From a very young age, I watched my dad fuss around with house plants. He always had a selection of house plants that he tended to, and it was obvious, he enjoyed tending to his many plants. These were a variety of plants that were available to him in India, where I grew up. He had a big garden in some of the homes we lived in during his time in India. He supervised the gardener and had beautiful flowers and a lush lawn.
We moved to Fairbanks, Alaska and his love for plants and gardening continued. He had many house plants in our home here and in summer months loved planting flowers everywhere. We had hanging baskets with geraniums, Martha Washington only please, lobelia, petunias, and fuchsia’s. He took pride in having the outside of the house look beautiful and inviting. Later, he started growing vegetables, which included tomatoes, cauliflower, herbs, potatoes, beans and eggplants. He was always going to the greenhouses to buy starter 2” plants, or he purchased six packs as he was frugal and wanted to “save” some of the nearly dying plants that needed to be planted and give a chance to survive. Of Course, he got these for deep discount which suited him just fine. Majority of the times, he was able to revive these nearly dead plants.
He had every gardening tool imaginable in the garage, all kinds of pots, fertilizers, potting soil and made his annual trip the College Utilities to get the good compost for free. Free being the operative word, but the compost was what he claimed helped his vegetables grow so well. He was quite disappointed the year he could not get the compost because College Utilities had some issue with it and advised against its usage. So, we had to go get “good soil” from the greenhouses.
We all went with him to get plants at Risse’s greenhouse. It was on my calendar to take him there for the free planting day. Oh boy! We carried his six planters so he can purchase plants and have them plant those for him for free. It was a great way to spend time with him as he wandered around looking at everything that he could get. Of course, we had to stop for coffee or lunch afterwards. It was tradition.
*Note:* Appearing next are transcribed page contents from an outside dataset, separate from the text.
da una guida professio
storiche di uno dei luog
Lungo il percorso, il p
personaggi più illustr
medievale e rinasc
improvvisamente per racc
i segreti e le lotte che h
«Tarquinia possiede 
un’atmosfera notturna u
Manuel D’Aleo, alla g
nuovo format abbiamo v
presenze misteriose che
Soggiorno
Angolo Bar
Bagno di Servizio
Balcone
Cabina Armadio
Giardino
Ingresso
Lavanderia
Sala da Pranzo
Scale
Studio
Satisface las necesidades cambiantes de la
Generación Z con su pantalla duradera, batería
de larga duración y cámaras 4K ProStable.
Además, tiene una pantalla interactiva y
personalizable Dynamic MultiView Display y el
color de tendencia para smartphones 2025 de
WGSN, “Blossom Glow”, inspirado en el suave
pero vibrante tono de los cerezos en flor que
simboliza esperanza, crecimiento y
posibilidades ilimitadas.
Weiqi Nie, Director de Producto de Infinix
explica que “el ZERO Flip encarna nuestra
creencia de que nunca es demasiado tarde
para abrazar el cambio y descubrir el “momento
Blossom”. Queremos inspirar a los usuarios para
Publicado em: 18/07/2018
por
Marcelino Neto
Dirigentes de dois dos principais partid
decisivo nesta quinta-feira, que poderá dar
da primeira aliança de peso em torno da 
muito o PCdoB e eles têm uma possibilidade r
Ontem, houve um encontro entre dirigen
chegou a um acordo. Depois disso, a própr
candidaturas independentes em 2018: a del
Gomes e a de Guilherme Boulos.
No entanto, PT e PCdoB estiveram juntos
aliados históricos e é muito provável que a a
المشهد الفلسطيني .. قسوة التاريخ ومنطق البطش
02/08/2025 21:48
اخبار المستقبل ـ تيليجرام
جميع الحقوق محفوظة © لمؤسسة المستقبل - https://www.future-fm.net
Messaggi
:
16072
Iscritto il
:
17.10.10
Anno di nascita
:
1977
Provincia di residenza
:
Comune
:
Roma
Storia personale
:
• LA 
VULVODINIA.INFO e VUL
His love for gardening deepened and he started spending his time in retirement growing vegetables. He would bring these in for my mom to cook and have extras that he gave to me and to friends. Tomatoes, Cucumbers, Eggplants, Zucchini, cauliflower, beans were his favorites. One time he and I went to several greenhouses in search for purple basil. We never did find any that year. Since then, I made it a point to find a purple basil for him every year, so we don’t have to wait till mid-season to go looking.
He loved going to farmers market here in Fairbanks and would always come home with a new plant to add to his garden. Often, he would be out by his garden for so long that mom would have to call him to come in as he probably needed a respite from full on sun that we get in Alaska. All the farmers at the Farmers market knew my parents as they would buy their vegetables from them every week. He also loved bringing home perennials from the market or from the greenhouses. He had established a perennial garden in front of the house that showcased his Lily, Delphinium, Trollius, Shasta daisy and Columbine plants. He enjoyed puttering around and being in the garden every day in summer. It was tough for him to take the garden down. We would have to help him do it as it was not what he liked to do. Probably signified end of his gardening for the year. Of course, it’s sad for all of us gardeners, right? Suddenly it all looks so bare and boring.
My Dad transferred his joy in gardening to his kids as well. My sister is engaged in gardening as am I. My brother and sister-in-law have gardens and make time to enjoy and cultivate those. We often send pictures to each other on our various plants, shrubs and flowers. Every time he came to visit me, he walked around the to the back of my home to look at my vegetable garden and loved the flowers I had planted everywhere. After he passed away, I just didn’t want to do anything at my own home, but decided that this was a way to honor him and his memory, so we planted flowers and vegetables with great enthusiasm. Perhaps, I overdid it! We also planted flowers at his home in his memory. I know he was watching and smiling.